- Extracted information:
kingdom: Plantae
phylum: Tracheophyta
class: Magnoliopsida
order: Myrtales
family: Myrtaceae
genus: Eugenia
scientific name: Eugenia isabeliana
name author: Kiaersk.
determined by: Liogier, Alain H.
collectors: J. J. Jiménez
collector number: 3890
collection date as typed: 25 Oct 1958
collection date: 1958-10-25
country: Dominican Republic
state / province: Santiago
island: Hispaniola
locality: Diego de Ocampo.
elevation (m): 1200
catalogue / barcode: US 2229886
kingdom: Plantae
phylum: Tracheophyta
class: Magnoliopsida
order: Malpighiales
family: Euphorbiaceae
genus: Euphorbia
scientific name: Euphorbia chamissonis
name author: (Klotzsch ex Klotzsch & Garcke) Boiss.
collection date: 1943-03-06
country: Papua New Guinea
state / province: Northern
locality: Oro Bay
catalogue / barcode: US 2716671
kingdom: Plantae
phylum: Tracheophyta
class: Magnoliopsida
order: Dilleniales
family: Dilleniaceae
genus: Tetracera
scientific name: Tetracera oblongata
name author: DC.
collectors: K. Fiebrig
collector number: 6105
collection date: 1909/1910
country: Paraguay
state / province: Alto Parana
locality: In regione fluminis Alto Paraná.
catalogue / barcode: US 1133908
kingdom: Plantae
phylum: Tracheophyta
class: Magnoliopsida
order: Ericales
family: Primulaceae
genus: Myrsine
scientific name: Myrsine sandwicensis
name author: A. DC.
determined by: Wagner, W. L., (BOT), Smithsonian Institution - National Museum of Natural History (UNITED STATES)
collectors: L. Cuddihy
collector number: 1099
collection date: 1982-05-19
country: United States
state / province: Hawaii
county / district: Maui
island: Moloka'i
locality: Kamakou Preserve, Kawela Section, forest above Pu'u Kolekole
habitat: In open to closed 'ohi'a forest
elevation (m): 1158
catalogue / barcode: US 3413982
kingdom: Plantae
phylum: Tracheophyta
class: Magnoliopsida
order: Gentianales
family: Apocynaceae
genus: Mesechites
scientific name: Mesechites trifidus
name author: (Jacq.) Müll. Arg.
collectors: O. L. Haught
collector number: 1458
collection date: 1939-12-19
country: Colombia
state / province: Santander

- What is being asked: Reproduce all of the material above, swapping "locality" for "site" wherever it appears and changing nothing else.

- Output:
kingdom: Plantae
phylum: Tracheophyta
class: Magnoliopsida
order: Myrtales
family: Myrtaceae
genus: Eugenia
scientific name: Eugenia isabeliana
name author: Kiaersk.
determined by: Liogier, Alain H.
collectors: J. J. Jiménez
collector number: 3890
collection date as typed: 25 Oct 1958
collection date: 1958-10-25
country: Dominican Republic
state / province: Santiago
island: Hispaniola
site: Diego de Ocampo.
elevation (m): 1200
catalogue / barcode: US 2229886
kingdom: Plantae
phylum: Tracheophyta
class: Magnoliopsida
order: Malpighiales
family: Euphorbiaceae
genus: Euphorbia
scientific name: Euphorbia chamissonis
name author: (Klotzsch ex Klotzsch & Garcke) Boiss.
collection date: 1943-03-06
country: Papua New Guinea
state / province: Northern
site: Oro Bay
catalogue / barcode: US 2716671
kingdom: Plantae
phylum: Tracheophyta
class: Magnoliopsida
order: Dilleniales
family: Dilleniaceae
genus: Tetracera
scientific name: Tetracera oblongata
name author: DC.
collectors: K. Fiebrig
collector number: 6105
collection date: 1909/1910
country: Paraguay
state / province: Alto Parana
site: In regione fluminis Alto Paraná.
catalogue / barcode: US 1133908
kingdom: Plantae
phylum: Tracheophyta
class: Magnoliopsida
order: Ericales
family: Primulaceae
genus: Myrsine
scientific name: Myrsine sandwicensis
name author: A. DC.
determined by: Wagner, W. L., (BOT), Smithsonian Institution - National Museum of Natural History (UNITED STATES)
collectors: L. Cuddihy
collector number: 1099
collection date: 1982-05-19
country: United States
state / province: Hawaii
county / district: Maui
island: Moloka'i
site: Kamakou Preserve, Kawela Section, forest above Pu'u Kolekole
habitat: In open to closed 'ohi'a forest
elevation (m): 1158
catalogue / barcode: US 3413982
kingdom: Plantae
phylum: Tracheophyta
class: Magnoliopsida
order: Gentianales
family: Apocynaceae
genus: Mesechites
scientific name: Mesechites trifidus
name author: (Jacq.) Müll. Arg.
collectors: O. L. Haught
collector number: 1458
collection date: 1939-12-19
country: Colombia
state / province: Santander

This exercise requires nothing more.